Karowe Mine, Botswana

Karowe is in line with its forecast to process 2.3-2.5 million tonnes of ore and to sell 400,000 to 420,000 carats of diamond in 2015 and maintains its revenue forecast of between $230 and $240 million.

Ore mined is forecasted between 2.5-2.8 million tonnes and waste mined is expected to be between 12.0-12.5 million tonnes.

Karowe's operating cash costs are expected to be between $33 and $36 per tonne ore treated.

The Company has maintained its forecast for the plant optimization project at a total cost of $55 million. In addition to the plant optimization project, the Company has forecast expenditures of $5 million for the purchase and installation of a mill relining machine of which up to $3 million is forecast to be spent in 2015. Sustaining capital expenditures are forecasted to be between $4.5-$5.5 million for the year.

The Company maintains its forecast to spend between $7-$8 million on exploration, including the purchase of a bulk sample plant for up to $5 million.

On behalf of the Board,

William Lamb

President and CEO

About Lucara

Lucara is a well positioned diamond producer. The Company has an experienced board and management team with extensive diamond development and operations expertise. The Company's two assets are the Karowe Mine in Botswana and the Mothae Project in Lesotho. The 100% owned Karowe Mine is in production. The 75% owned Mothae Project has completed its trial mining program.

Information in this release is accurate at the time of distribution but may be superseded or qualified by subsequent news releases.

The information in this release is subject to the disclosure requirements of Lucara Diamond Corp. under the Swedish Securities Market Act and/or the Swedish Financial Instruments Trading Act. This information was publicly communicated on May 12, 2015 at 2:30 p.m. Pacific Time.

CAUTIONARY NOTE REGARDING FORWARD LOOKING STATEMENTS

This press release contains forward-looking statements and information as defined in applicable securities laws including: the estimates of the Company's mineral reserve and resources; estimates of the Company's production and sales volumes, revenue for the Karowe Mine; exploration and development plans and objectives, production costs, exploration and development expenditures. Generally, these forward-looking statements can be identified by the use of forward-looking terminology such as "expects", "anticipates", "believes", "intends", "estimates", "potential", "possible" and similar expressions, or statements that events, conditions or results "will", "may", "could" or "should" occur or achieved.
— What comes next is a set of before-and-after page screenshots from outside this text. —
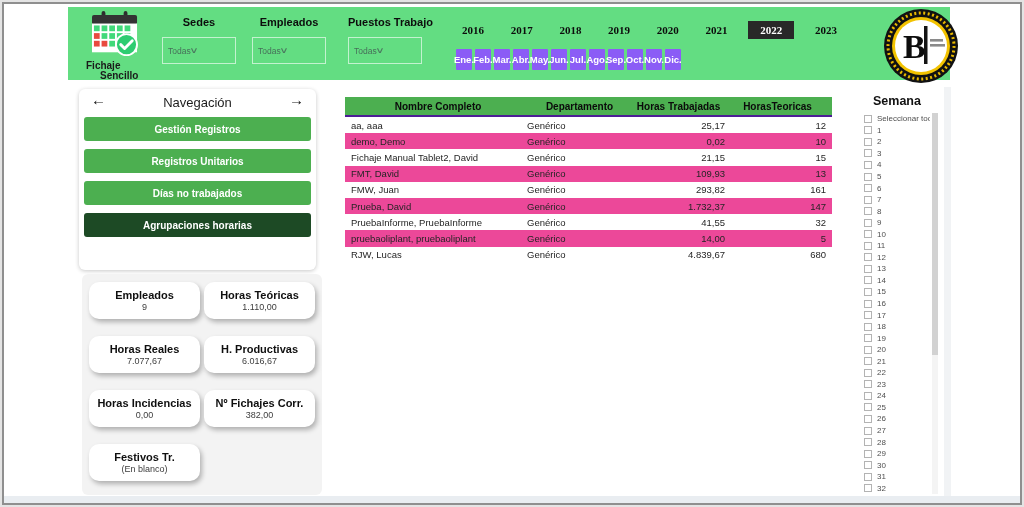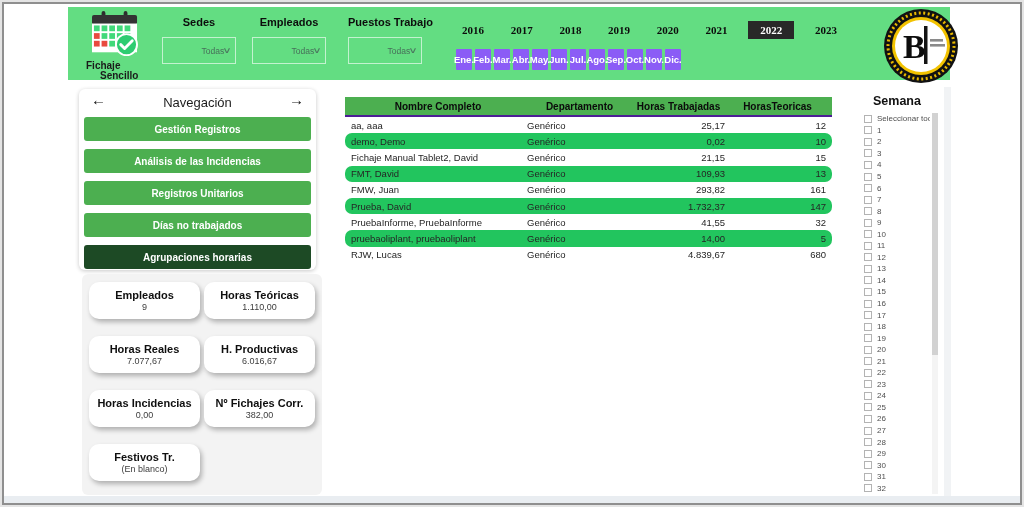--- a/index.html
+++ b/index.html
@@ -14,21 +14,21 @@
   .green-header { position:absolute; left:64px; top:3px; width:882px; height:73px; background:#63dd82; }
 
   .app-logo { position:absolute; left:18px; top:4px; width:80px; }
   .app-logo svg { display:block; margin-left:6px; }
   .logo-text { font-size:10px; font-weight:bold; color:#1b1b1b; line-height:10px; }
   .logo-text .l2 { margin-left:14px; }
 
   .filter-group { position:absolute; top:9px; width:74px; }
   .filter-label { text-align:center; font-size:11px; font-weight:bold; color:#0d0d0d; margin-bottom:9px; }
   .dropdown { height:27px; border:1px solid rgba(255,255,255,0.62); display:flex; align-items:center;
-              justify-content:flex-end; padding:12px 5px; }
+              justify-content:flex-start; padding:12px 5px; }
   .dropdown .val { font-size:8.5px; color:#47705a; }
   .dropdown .chev { font-size:8px; color:#4c7a60; transform:scaleX(1.6); }
 
   .years-row { position:absolute; left:388px; top:12px; width:387px; height:21px;
                display:flex; justify-content:space-between; align-items:center; }
   .year-item { font-size:11px; font-weight:bold; color:#0c0c0c; padding:3px 6px; cursor:pointer;font-family:Liberation Serif, serif; }
   .year-item.selected { background:#282828; color:#ffffff; padding:3px 12px; }
 
   .months-row { position:absolute; left:388px; top:42px; display:flex; gap:3px; }
   .month-btn { width:16px; height:21px; background:#8b5cf6; color:#ffffff; font-size:9.5px; font-weight:bold;
@@ -55,21 +55,21 @@
   .kpi-card { height:37px; background:#ffffff; border-radius:10px; box-shadow:2px 3px 5px rgba(0,0,0,0.28);
               display:flex; flex-direction:column; align-items:center; justify-content:center; }
   .kpi-title { font-size:11px; font-weight:bold; color:#0f0f0f; line-height:13px; }
   .kpi-value { font-size:9px; color:#3c3c3c; line-height:11px; }
 
   
   .table-wrap { position:absolute; left:341px; top:93px; width:487px; }
   .t-header { display:flex; background:#4caf50; border-bottom:2px solid #4c1d95; height:20px; }
   .t-header .cell { font-size:10px; font-weight:bold; color:#0b0b0b; display:flex; align-items:center; justify-content:center; }
   .t-row { display:flex; height:16.2px; align-items:center; background:#ffffff; }
-  .t-row.alt { background:#22c55e;border-radius:7px; }
+  .t-row.alt { background:#ec4899; }
   .t-row .cell { font-size:9.5px; color:#252525; white-space:nowrap; overflow:hidden; }
   .c0 { width:180px; padding-left:6px; } .c1 { width:107px; padding-left:2px; }
   .c2 { width:97px; text-align:right; justify-content:flex-end; padding-right:4px; }
   .c3 { width:103px; text-align:right; justify-content:flex-end; padding-right:6px; }
   .t-row .c2, .t-row .c3 { display:block; }
 
   
   .week-panel { position:absolute; left:858px; top:90px; width:80px; height:402px; }
   .week-title { font-size:12.5px; font-weight:bold; color:#111; text-align:center; width:70px; }
   .week-list { position:absolute; left:2px; top:19px; width:66px; height:381px; overflow:hidden; }
@@ -180,21 +180,20 @@
   </div>
 
   <div class="nav-panel">
     <div class="nav-head">
       <span class="nav-arrow left">←</span>
       <span class="nav-title">Navegación</span>
       <span class="nav-arrow right">→</span>
     </div>
     <div class="nav-buttons" id="nav-buttons">
         <div class="nav-btn">Gestión Registros</div>
-        <div class="nav-btn">Análisis de las Incidencias</div>
         <div class="nav-btn">Registros Unitarios</div>
         <div class="nav-btn">Días no trabajados</div>
         <div class="nav-btn selected">Agrupaciones horarias</div>
       </div>
   </div>
 
   <div class="kpi-panel">
     <div class="kpi-grid" id="kpi-grid">
         <div class="kpi-card">
           <div class="kpi-title">Empleados</div>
Forward-looking statements are based on the assumptions, opinions and estimates of management as of the date such statements are made, and they are subject to a number of known and unknown risks and uncertainties which may cause the actual results, performance or achievements of the Company to be materially different from any future results, performance or achievement expressed or implied by such forward-looking statements. In particular, such risks include general business and economic conditions, changes in interest and foreign currency rates, the supply and demand for, deliveries of and the level and volatility of prices of rough diamonds, costs of power and diesel, acts of foreign governments and the outcome of legal proceedings, inaccurate geological and recoverability assumptions (including with respect to the size, grade and recoverability of mineral reserves and resources), unanticipated operational difficulties (including failure of plant, equipment or processes to operate in accordance with specifications or expectations), cost escalations, unavailability of materials and equipment, government action or delays in the receipt of government approvals, industrial disturbances or other job actions, adverse weather conditions, and unanticipated events relating to health safety and environmental matters and other risks and uncertainties describe under Risks and Uncertainties disclosed under the heading "Risk Factors' in the Company's most recent Annual Information Form available at http://www.sedar.com.

Forward-looking statements and information speak only as of the date the statements were made, and the Company does not assume any obligations to update or revise them to reflect new events or circumstances, except as required by law.

Readers are cautioned not to place undue reliance on forward-looking statements and information.